The system has been operational for two years. During that time, TTI has been providing reports to CBP and the Texas DPS based on read
data. The agencies intend to provide the data via Web sites, and to use that information to determine ways to improve traffic based on those reading (such as installing new lanes).
Since the BOTA installation, TTI has deployed the system on the Pharr-Reynosa International Bridge in October 2009. TTI's team has also deployed similar RFID
-based systems earlier this year, at the World Trade Bridge, in Laredo (the busiest commercial land port of entry on the southern U.S. border), and at the Camino Colombia Bridge border crossing, also in the Laredo area. Additionally, about two weeks ago, TTI and Battelle completed the installation of the same system at the Veterans Memorial Bridge. in Brownsville, Texas. All five Texas projects are under contract with the Texas DOT.
The anonymous RFID data, stored on the TTI server, provides the Texas DOT and other agencies—such as the FHWA, the CBP, the Texas DPS and Mexican inspection agencies—with congestion reports that all agencies can use to provide traffic-delay information to the public, as well as monitor border-crossing performance for the purpose of planning and operations. In addition, the research team is preparing its own Web site that trucking companies, shippers and members of the public can log onto in order to access real-time congestion data, as well as reports containing historical information, such as the busiest and least busy times of day or days of the week. The team will operate the Web site, Rajbhandari says; access by other parties will initially be free, he notes, though it could eventually be made available to shipping and trucking companies for a fee.
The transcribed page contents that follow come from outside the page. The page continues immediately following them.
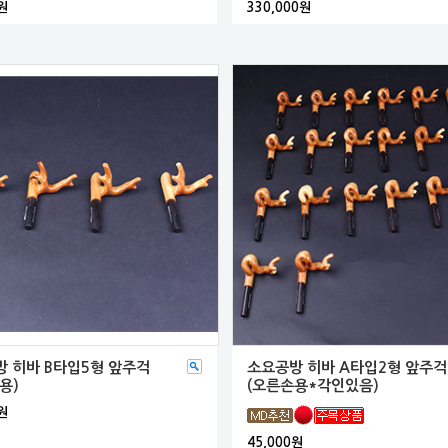
원
330,000원
 히바 B타입5형 앞주걱
소요공방 히바 A타입2형 앞주걱
용)
(오른손용*각인있음)
원
45,000원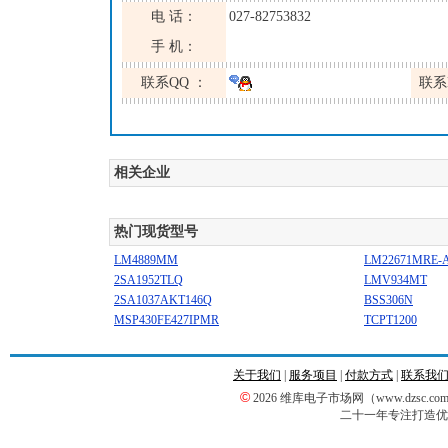
电 话：
027-82753832
手 机：
联系QQ ：
联系
相关企业
热门现货型号
LM4889MM
LM22671MRE-
2SA1952TLQ
LMV934MT
2SA1037AKT146Q
BSS306N
MSP430FE427IPMR
TCPT1200
关于我们
|
服务项目
|
付款方式
|
联系我
©
2026 维库电子市场网（www.dzsc
二十一年专注打造优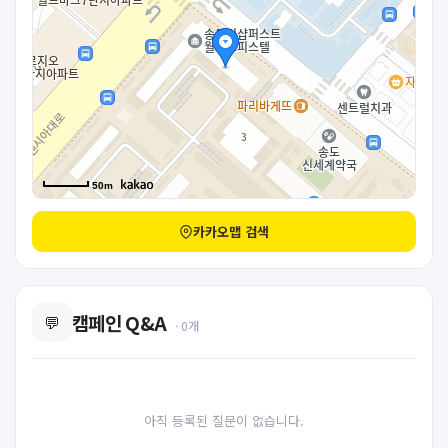
50m
카카오맵 검색
캠페인 Q&A
💬
· 0개
아직 등록된 질문이 없습니다.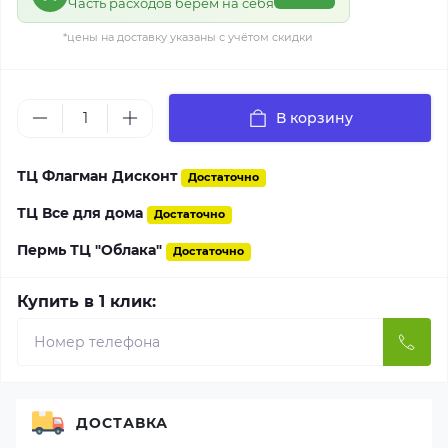
Часть расходов берём на себя
*цены на доставку указаны с учётом скидки
В корзину
ТЦ Флагман Дисконт
Достаточно
ТЦ Все для дома
Достаточно
Пермь ТЦ "Облака"
Достаточно
Купить в 1 клик:
ДОСТАВКА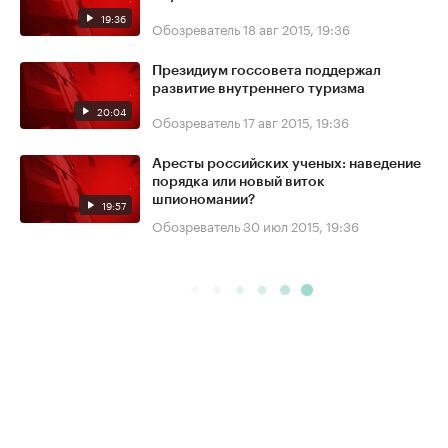
19:36
Обозреватель
18 авг 2015, 19:36
Президиум госсовета поддержал
развитие внутреннего туризма
20:04
Обозреватель
17 авг 2015, 19:36
Аресты российских ученых: наведение
порядка или новый виток
шпиономании?
19:57
Обозреватель
30 июл 2015, 19:36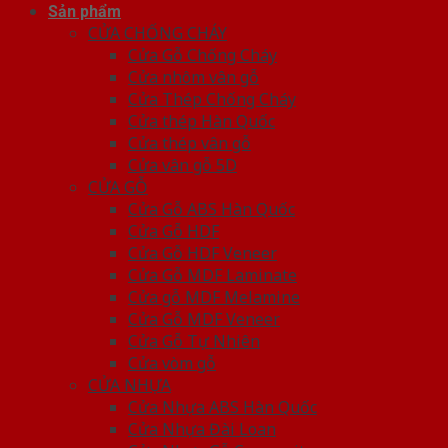
Sản phẩm
CỬA CHỐNG CHÁY
Cửa Gỗ Chống Cháy
Cửa nhôm vân gỗ
Cửa Thép Chống Cháy
Cửa thép Hàn Quốc
Cửa thép vân gỗ
Cửa vân gỗ 5D
CỬA GỖ
Cửa Gỗ ABS Hàn Quốc
Cửa Gỗ HDF
Cửa Gỗ HDF Veneer
Cửa Gỗ MDF Laminate
Cửa gỗ MDF Melamine
Cửa Gỗ MDF Veneer
Cửa Gỗ Tự Nhiên
Cửa vòm gỗ
CỬA NHỰA
Cửa Nhựa ABS Hàn Quốc
Cửa Nhựa Đài Loan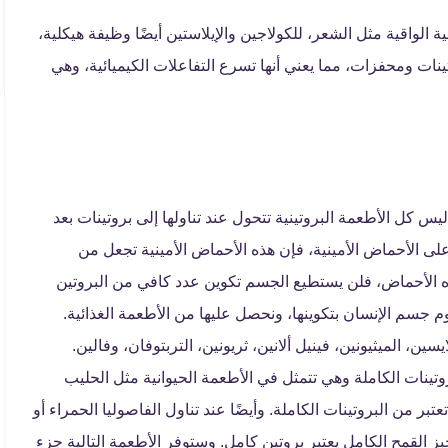
طية الواقية مثل الشعر، للكولاجين والإيلاستين أيضًا وظيفة هيكلية،
ينات ومحفزات، مما يعني أنها تسرع التفاعلات الكيميائية، وهي
 كل الأطعمة البروتينية تتحول عند تناولها إلى بروتينات بعد
ى الأحماض الأمينية، فإن هذه الأحماض الأمينية تجعل من
ه الأحماض، فلن يستطيع الجسم تكوين عدد كافي من البروتين
 جسم الإنسان بتكوينها، ونحصل عليها من الأطعمة الغذائية.
يسين، الميثيونين، فينيل ألانين، ثريونين، التربتوفان، وفالين.
تينات الكاملة وهي تتمثل في الأطعمة الحيوانية مثل الحليب
بر من البروتينات الكاملة. وأيضًا عند تناول الفاصوليا الحمراء أو
بز القمح الكامل يعتبر بروتين كامل. وستوفر الأطعمة التالية جزء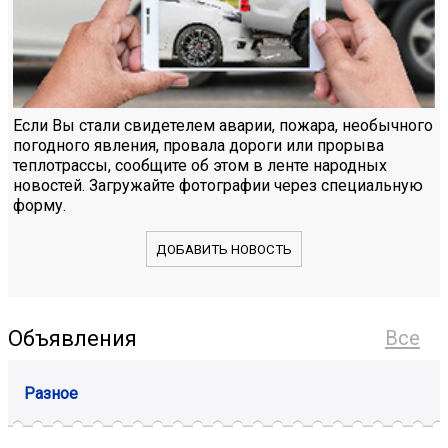
Если Вы стали свидетелем аварии, пожара, необычного
погодного явления, провала дороги или прорыва
теплотрассы, сообщите об этом в ленте народных
новостей. Загружайте фотографии через специальную
форму.
ДОБАВИТЬ НОВОСТЬ
Объявления
Все
Разное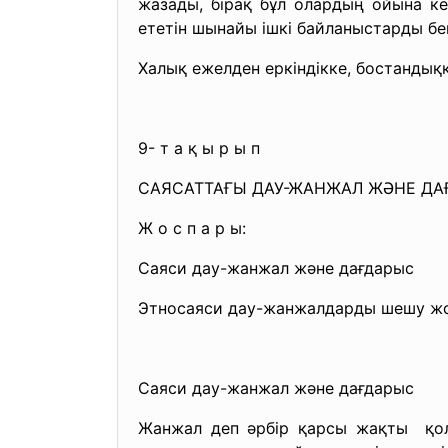
жазады, бірақ бұл олардың ойына ке
ететін шынайы ішкі байланыстарды бе
Халық ежелден еркіндікке, бостандық
9- т а қ ы р ы п
САЯСАТТАҒЫ ДАУ-ЖАНЖАЛ ЖӘНЕ ДА
Ж о с п а р ы:
Саяси дау-жанжал және дағдарыс
Этносаяси дау-жанжалдарды шешу ж
Саяси дау-жанжал және дағдарыс
Жанжал деп әрбір қарсы жақты қола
TTI and Battelle are currently in the process of installing a similar system at the Mariposa Port of Entry, in Arizona, to track the movement of commercial vehicles (mostly loaded with agricultural products) into that state from Mexico. This project is being carried out in collaboration with ADOT. As the Mariposa Port of Entry facilities undergo a complete makeover, Battelle and TTI are helping to establish a solution that will provide information pertaining to border travel times.